Trek-Segafredo announced the retirement of Yaroslav Popovych, whose final race for the team was Sunday's Paris-Roubaix. The Ukrainian turned professional in 2002 with Landbouwkrediet-Colnago after winning the U23 road race world title. He will move into a directeur sportif role with the team.
"It will be quite the adaptation for me," Popovych said. "From the bike to the director's car. I love driving cars, but that's not the same as driving for 5 hours at 40kmh! It may be challenging to work with the athletes I rode with until yesterday, but I'm ready for it.
"It's a beautiful opportunity. It's something that's been on my mind for some time now, although in a way unexpected as the team only approached me about this last winter and made me this offer to ride until Paris-Roubaix. I have always known I'd stay involved in cycling. And this is perfect: to remain with the same group of people."
Popovych was once viewed as a possible successor to Lance Armstrong when he joined the Discovery Channel team in 2005. The previous year he had won a stage of the Giro d'Italia and kept the race lead for four stages. In 2005, he finished 12th overall in the Tour de France and was the best young rider.

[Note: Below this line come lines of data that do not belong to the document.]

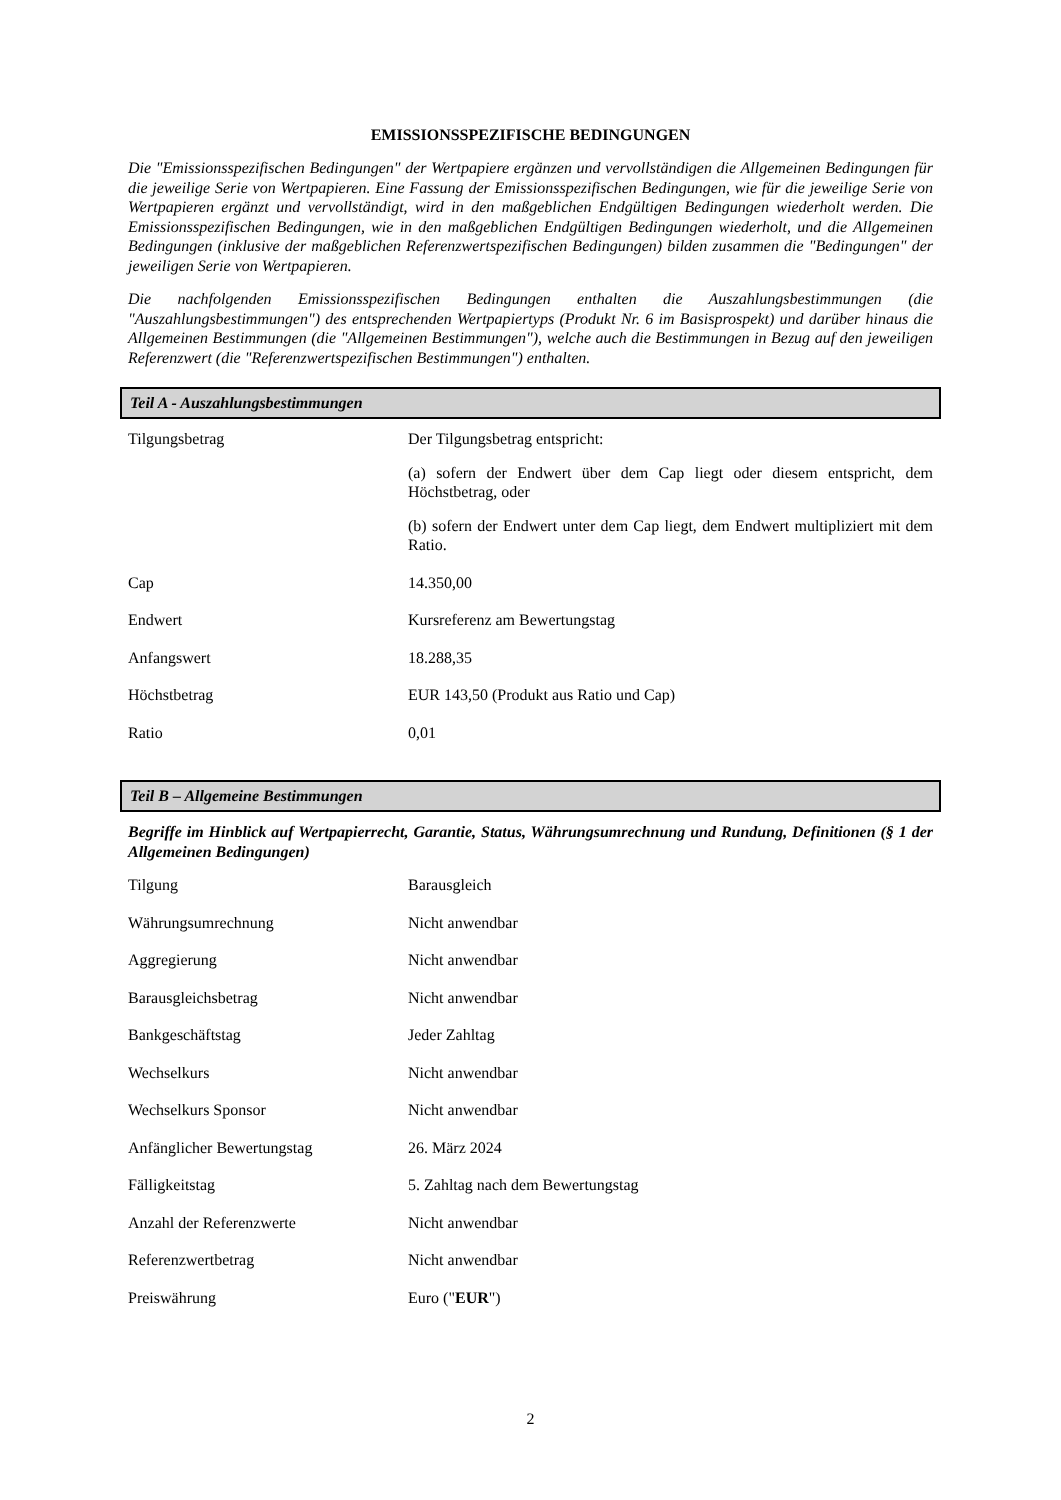EMISSIONSSPEZIFISCHE BEDINGUNGEN
Die "Emissionsspezifischen Bedingungen" der Wertpapiere ergänzen und vervollständigen die Allgemeinen Bedingungen für die jeweilige Serie von Wertpapieren. Eine Fassung der Emissionsspezifischen Bedingungen, wie für die jeweilige Serie von Wertpapieren ergänzt und vervollständigt, wird in den maßgeblichen Endgültigen Bedingungen wiederholt werden. Die Emissionsspezifischen Bedingungen, wie in den maßgeblichen Endgültigen Bedingungen wiederholt, und die Allgemeinen Bedingungen (inklusive der maßgeblichen Referenzwertspezifischen Bedingungen) bilden zusammen die "Bedingungen" der jeweiligen Serie von Wertpapieren.
Die nachfolgenden Emissionsspezifischen Bedingungen enthalten die Auszahlungsbestimmungen (die "Auszahlungsbestimmungen") des entsprechenden Wertpapiertyps (Produkt Nr. 6 im Basisprospekt) und darüber hinaus die Allgemeinen Bestimmungen (die "Allgemeinen Bestimmungen"), welche auch die Bestimmungen in Bezug auf den jeweiligen Referenzwert (die "Referenzwertspezifischen Bestimmungen") enthalten.
Teil A - Auszahlungsbestimmungen
| Tilgungsbetrag | Der Tilgungsbetrag entspricht: (a) sofern der Endwert über dem Cap liegt oder diesem entspricht, dem Höchstbetrag, oder (b) sofern der Endwert unter dem Cap liegt, dem Endwert multipliziert mit dem Ratio. |
| Cap | 14.350,00 |
| Endwert | Kursreferenz am Bewertungstag |
| Anfangswert | 18.288,35 |
| Höchstbetrag | EUR 143,50 (Produkt aus Ratio und Cap) |
| Ratio | 0,01 |
Teil B – Allgemeine Bestimmungen
Begriffe im Hinblick auf Wertpapierrecht, Garantie, Status, Währungsumrechnung und Rundung, Definitionen (§ 1 der Allgemeinen Bedingungen)
| Tilgung | Barausgleich |
| Währungsumrechnung | Nicht anwendbar |
| Aggregierung | Nicht anwendbar |
| Barausgleichsbetrag | Nicht anwendbar |
| Bankgeschäftstag | Jeder Zahltag |
| Wechselkurs | Nicht anwendbar |
| Wechselkurs Sponsor | Nicht anwendbar |
| Anfänglicher Bewertungstag | 26. März 2024 |
| Fälligkeitstag | 5. Zahltag nach dem Bewertungstag |
| Anzahl der Referenzwerte | Nicht anwendbar |
| Referenzwertbetrag | Nicht anwendbar |
| Preiswährung | Euro (" EUR ") |
2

However, the following year he lost over six minutes in the first major mountain stage, dashing his GC hopes. He salvaged his race with a stage win the next day in Carcassonne. The next year he was eighth overall in the Tour de France behind teammate Alberto Contador.
When Discovery Channel folded at the end of 2007, Popovych moved to Silence-Lotto and rode in support of Cadel Evans before moving back to Johan Bruyneel's Astana squad, which then morphed into RadioShack and, after the exit of Bruyneel, Trek-Segafredo.
Popovych was implicated in the US Postal Service/Discovery Channel doping scheme and linked to banned doctor Michele Ferrari through a witness statement by Leonardo Bertagnolli in 2012. Investigators in Italy searched his home in Tuscany and he was ordered to appear before a grand jury in Los Angeles, but he was never sanctioned for any offences. He testified to the grand jury that he never witnessed any doping.
"I am absolutely satisfied with my career," Popovych said in the Trek-Segafredo press release. "This is the right decision. Sometimes in life, you have to make big decisions like this. Becoming a gregario was another one of those. Yes, I won some big races as a young rider, the U23 World title in Lisbon was my highlight, and I am proud of what I have accomplished. Some people will say that I should have won more, but I made my choices. It's my life. I won a lot with the leaders I worked for. I would even argue that the TTT's that we've won over the years are the things I'm most proud about."